All of the records should be given back exactly and in full.

▶ [Input material]

┄┄┄┄┄┄┄┄┄┄┄┄┄┄┄┄┄┄┄┄

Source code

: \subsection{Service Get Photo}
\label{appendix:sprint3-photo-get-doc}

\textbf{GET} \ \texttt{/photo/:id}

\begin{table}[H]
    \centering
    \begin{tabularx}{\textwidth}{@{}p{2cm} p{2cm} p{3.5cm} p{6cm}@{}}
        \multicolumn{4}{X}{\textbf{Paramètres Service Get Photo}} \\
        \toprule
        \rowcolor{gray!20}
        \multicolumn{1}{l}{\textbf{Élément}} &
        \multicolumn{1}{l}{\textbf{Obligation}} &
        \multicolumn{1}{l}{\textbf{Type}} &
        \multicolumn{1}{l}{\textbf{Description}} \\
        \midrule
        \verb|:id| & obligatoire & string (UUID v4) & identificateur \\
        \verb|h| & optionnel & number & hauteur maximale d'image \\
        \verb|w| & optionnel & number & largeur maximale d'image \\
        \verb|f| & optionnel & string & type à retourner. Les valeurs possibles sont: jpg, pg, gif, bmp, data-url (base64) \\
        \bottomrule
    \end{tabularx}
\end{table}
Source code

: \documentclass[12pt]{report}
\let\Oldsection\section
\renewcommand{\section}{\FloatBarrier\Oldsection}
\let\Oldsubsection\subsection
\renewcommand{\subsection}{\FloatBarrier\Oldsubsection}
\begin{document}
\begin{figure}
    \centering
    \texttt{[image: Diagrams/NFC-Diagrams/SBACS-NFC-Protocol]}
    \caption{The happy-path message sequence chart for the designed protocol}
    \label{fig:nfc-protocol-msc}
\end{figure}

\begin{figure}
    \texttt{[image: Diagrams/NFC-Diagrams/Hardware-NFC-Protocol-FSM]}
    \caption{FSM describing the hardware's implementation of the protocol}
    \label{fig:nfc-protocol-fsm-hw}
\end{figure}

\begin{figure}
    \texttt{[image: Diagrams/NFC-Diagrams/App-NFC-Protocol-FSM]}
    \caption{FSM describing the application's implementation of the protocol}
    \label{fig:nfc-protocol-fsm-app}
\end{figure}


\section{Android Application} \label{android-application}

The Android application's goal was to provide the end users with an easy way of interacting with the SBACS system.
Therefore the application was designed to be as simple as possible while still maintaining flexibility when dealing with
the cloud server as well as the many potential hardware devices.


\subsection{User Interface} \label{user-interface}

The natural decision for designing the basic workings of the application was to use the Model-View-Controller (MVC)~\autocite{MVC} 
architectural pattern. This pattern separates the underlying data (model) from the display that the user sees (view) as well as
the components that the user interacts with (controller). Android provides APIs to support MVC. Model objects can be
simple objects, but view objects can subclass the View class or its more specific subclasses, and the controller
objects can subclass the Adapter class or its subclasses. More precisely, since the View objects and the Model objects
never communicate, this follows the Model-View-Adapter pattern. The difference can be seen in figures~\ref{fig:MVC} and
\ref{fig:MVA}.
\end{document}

┄┄┄┄┄┄┄┄┄┄┄┄┄┄┄┄┄┄┄┄

▶ [Answer section]
Source code

: \subsection{Service Get Photo}
\label{appendix:sprint3-photo-get-doc}

\textbf{GET} \ \texttt{/photo/:id}

\begin{table}[H]
    \centering
    \begin{tabularx}{\textwidth}{@{}p{2cm} p{2cm} p{3.5cm} p{6cm}@{}}
        \multicolumn{4}{X}{\textbf{Paramètres Service Get Photo}} \\
        \toprule
        \rowcolor{gray!20}
        \multicolumn{1}{l}{\textbf{Élément}} &
        \multicolumn{1}{l}{\textbf{Obligation}} &
        \multicolumn{1}{l}{\textbf{Type}} &
        \multicolumn{1}{l}{\textbf{Description}} \\
        \midrule
        \verb|:id| & obligatoire & string (UUID v4) & identificateur \\
        \verb|h| & optionnel & number & hauteur maximale d'image \\
        \verb|w| & optionnel & number & largeur maximale d'image \\
        \verb|f| & optionnel & string & type à retourner. Les valeurs possibles sont: jpg, pg, gif, bmp, data-url (base64) \\
        \bottomrule
    \end{tabularx}
\end{table}
Source code

: \documentclass[12pt]{report}
\let\Oldsection\section
\renewcommand{\section}{\FloatBarrier\Oldsection}
\let\Oldsubsection\subsection
\renewcommand{\subsection}{\FloatBarrier\Oldsubsection}
\begin{document}
\begin{figure}
    \centering
    \texttt{[image: Diagrams/NFC-Diagrams/SBACS-NFC-Protocol]}
    \caption{The happy-path message sequence chart for the designed protocol}
    \label{fig:nfc-protocol-msc}
\end{figure}

\begin{figure}
    \texttt{[image: Diagrams/NFC-Diagrams/Hardware-NFC-Protocol-FSM]}
    \caption{FSM describing the hardware's implementation of the protocol}
    \label{fig:nfc-protocol-fsm-hw}
\end{figure}

\begin{figure}
    \texttt{[image: Diagrams/NFC-Diagrams/App-NFC-Protocol-FSM]}
    \caption{FSM describing the application's implementation of the protocol}
    \label{fig:nfc-protocol-fsm-app}
\end{figure}


\section{Android Application} \label{android-application}

The Android application's goal was to provide the end users with an easy way of interacting with the SBACS system.
Therefore the application was designed to be as simple as possible while still maintaining flexibility when dealing with
the cloud server as well as the many potential hardware devices.


\subsection{User Interface} \label{user-interface}

The natural decision for designing the basic workings of the application was to use the Model-View-Controller (MVC)~\autocite{MVC} 
architectural pattern. This pattern separates the underlying data (model) from the display that the user sees (view) as well as
the components that the user interacts with (controller). Android provides APIs to support MVC. Model objects can be
simple objects, but view objects can subclass the View class or its more specific subclasses, and the controller
objects can subclass the Adapter class or its subclasses. More precisely, since the View objects and the Model objects
never communicate, this follows the Model-View-Adapter pattern. The difference can be seen in figures~\ref{fig:MVC} and
\ref{fig:MVA}.
\end{document}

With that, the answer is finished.